GIVEN PROBLEM 1:
Decide whether each statement agrees with the book list, answering yes or no and quoting the exact words of the book list that settle it: (a) Munich covers only a short period of time; (b) the writer has read the libel trial transcript; (c) John Keegan ranks Irving very highly.
GIVEN PROBLEM 2:
Rewrite the passage of the book list from "5) The Rising" to "own and treasure.", putting "research" in place of "scholarship".
GIVEN PROBLEM 3:
Answer these questions from the book list.
(a) Who wrote The Rising Sun?
(b) What two other books by Irving did the writer also love?
(c) Who wrote How War Came: The Immediate Origins of the Second World War?

DOCUMENT TEXT:
** Begin **

5) The Rising Sun, John Toland. The story of Japan before during and after the war, told mostly from their point of view.

6) Telford Taylor's Munich is an impressive display of scholarship and real history. The title is just the linchpin as it covers many years in leading up to WWII. After Churchill's own effort covering a shorter period of time in a more personal, but less comprehensive way, it is the best of the bunch, and that includes other brilliant efforts, including Donald Cameron Watt's impressive How War Came: The Immediate Origins of the Second World War and A.J.P. Taylor's shorter and more controversial The Origins of the Second World War, which I also own and treasure.

7) The Desert Fox, John Irving. This book is about Irwin Rommel, the great tank commander, and like all of Irving's books, very readable, almost like a novel, and often including previously unpublished memoirs, etc.. John Keegan, one of the dean's of historians, ranks Irving very highly. But, Irving's career has been essentially destroyed by others who believe he has falsified history, and I think maybe unfairly. I've never gotten around to reading the libel trial transcript and doubt I will, but, if I ever do fully research it, I will post my thoughts. I also loved his Churchill's War and Hitler's War.

** End **

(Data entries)
** Begin **

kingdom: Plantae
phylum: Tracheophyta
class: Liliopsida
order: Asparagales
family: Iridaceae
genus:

** End **

FULL SOLUTION 1:
(a) No: "it covers many years in leading up to WWII"
(b) No: "I've never gotten around to reading the libel trial transcript"
(c) Yes: "John Keegan, one of the dean's of historians, ranks Irving very highly"

FULL SOLUTION 2:
5) The Rising Sun, John Toland. The story of Japan before during and after the war, told mostly from their point of view.

6) Telford Taylor's Munich is an impressive display of research and real history. The title is just the linchpin as it covers many years in leading up to WWII. After Churchill's own effort covering a shorter period of time in a more personal, but less comprehensive way, it is the best of the bunch, and that includes other brilliant efforts, including Donald Cameron Watt's impressive How War Came: The Immediate Origins of the Second World War and A.J.P. Taylor's shorter and more controversial The Origins of the Second World War, which I also own and treasure.

FULL SOLUTION 3:
(a) John Toland
(b) Churchill's War and Hitler's War
(c) Donald Cameron Watt